When the beef is all browned and removed to the bowl, saute the onion for approximately five minutes until it becomes translucent and soft. Add the chopped jalapenos and garlic and stir well.
After about a minute or so, add the chili powder — approximately 2 tablespoons per pound of beef. Also add some ground cumin and oregano, then stir the spices into the onion mixture.
Add about 2/3 of a bottle of beer, preferably something dark. Stir the chili powder mixture into the beer and cook for a few minutes. (We’ve heard from a chili expert that if you wait and add [even more] beer at the end of cooking, your chili will have a “raw beer” flavor, which incidentally will not win you any prizes in a Chili cook-off).
After adding the beer and letting the Chili cook for a few minutes, add the browned beef and any accumulated juices from the bowl, then add a 14 ounce can of diced or crushed tomatoes. Next, using the can from the tomatoes, add two cans of water to the pot and stir well.
Heat the Chili until it boils, then reduce to a simmer and cook for approximately an hour and a half.
As the Chili cooks, skim off any fat or grease that rises to the surface.
An optional step is to thicken the Chili with a cornstarch slurry (some cornstarch mixed with a small amount of cold water, stirred well, then added to the Chili).

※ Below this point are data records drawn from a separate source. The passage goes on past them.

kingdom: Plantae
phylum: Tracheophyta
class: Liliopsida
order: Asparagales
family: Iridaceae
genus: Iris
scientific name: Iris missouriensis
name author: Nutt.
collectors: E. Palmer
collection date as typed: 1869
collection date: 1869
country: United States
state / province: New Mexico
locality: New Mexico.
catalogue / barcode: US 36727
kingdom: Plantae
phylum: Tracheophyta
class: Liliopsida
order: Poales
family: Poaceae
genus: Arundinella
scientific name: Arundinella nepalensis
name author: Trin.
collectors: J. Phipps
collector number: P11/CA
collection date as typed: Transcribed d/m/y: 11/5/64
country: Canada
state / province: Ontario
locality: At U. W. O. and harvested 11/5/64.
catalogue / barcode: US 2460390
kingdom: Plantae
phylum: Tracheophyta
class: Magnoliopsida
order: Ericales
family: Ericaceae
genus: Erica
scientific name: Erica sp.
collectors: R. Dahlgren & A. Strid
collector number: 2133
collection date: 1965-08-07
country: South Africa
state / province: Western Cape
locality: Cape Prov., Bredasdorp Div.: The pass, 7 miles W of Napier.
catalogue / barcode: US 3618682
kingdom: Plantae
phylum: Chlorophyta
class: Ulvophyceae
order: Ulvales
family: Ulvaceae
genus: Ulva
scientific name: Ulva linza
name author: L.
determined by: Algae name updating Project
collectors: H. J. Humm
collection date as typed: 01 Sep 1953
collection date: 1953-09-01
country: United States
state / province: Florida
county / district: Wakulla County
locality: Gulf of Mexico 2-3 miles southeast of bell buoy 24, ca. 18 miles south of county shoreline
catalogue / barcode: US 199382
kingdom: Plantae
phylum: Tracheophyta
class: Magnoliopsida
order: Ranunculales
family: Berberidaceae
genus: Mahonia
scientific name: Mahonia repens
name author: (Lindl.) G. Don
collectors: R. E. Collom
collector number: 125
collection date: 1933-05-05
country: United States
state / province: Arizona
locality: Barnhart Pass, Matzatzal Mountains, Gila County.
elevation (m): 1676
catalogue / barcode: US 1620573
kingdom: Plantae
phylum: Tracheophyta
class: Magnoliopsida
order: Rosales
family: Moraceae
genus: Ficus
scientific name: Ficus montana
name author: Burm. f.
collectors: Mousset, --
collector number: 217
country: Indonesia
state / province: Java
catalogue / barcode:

Season generously with salt and pepper, and get ready to eat!
You can eat Chili in so many different ways — straight out of the pot in a bowl with saltine crackers on the side, served over noodles or macaroni, or garnishing a hot dog — just to name a few. Tonight we had a Frito(R) pie. Add a generous amount of corn chips to a bowl (you’ll note that my bowl to the left has considerably more corn chips, Dan has less). Then add Chile, cheddar cheese and green onion tops (scallions).
The finished dish. Delicious!
Dan is more of a purist, so his finished dish has a lot more Chili than mine.
6 tablespoons chili powder (preferably homemade)
1 to 1 1/2 tablespoons ground cumin
2 teaspoons oregano
1 beer (preferably a dark beer)
3 1/2 pounds top sirloin, trimmed of fat and sliced into small pieces (or 3 pounds ground beef, preferably coarse chili ground)
1 medium onion, minced (about 1 cup)
5 medium cloves garlic, minced
2 – 4 small jalapenos, cored, seeded, and minced
14 oz can diced or crushed tomatoes
1-2 tablespoons cornstarch
Heat a dutch oven over medium high heat and add 2 teaspoons of vegetable oil. Cook the meat in three batches until no longer pink, approximately 6 minutes per batch, adding additional vegetable oil to the dutch oven as necessary, and transferring all meat and accumulated juices into a bowl between batches.
Add additional vegetable oil to the dutch oven, and saute the onion until barely translucent, about 5 minutes. Add garlic and jalapeno and saute until fragrant, about 1 minute. Add chili powders, cumin, oregano and stir. Add the beer, stir, and cook for a few minutes.
Add the browned meat, diced tomatoes (with the juices from the can) and stir. With the empty tomato can, add two cans of water to the chili mixture. Cut the lime in half and squeeze the juice from half of the lime into the chili. Heat until boiling, then reduce heat and simmer the chili for an hour and a half or so.
Increase the heat to medium high. Mix cornstarch with 2 tablespoons cold water in a small bowl until well mixed, pour into chili, and stir for a few minutes until the chili thickens. Adjust seasoning with generous portions of salt and ground black pepper to taste.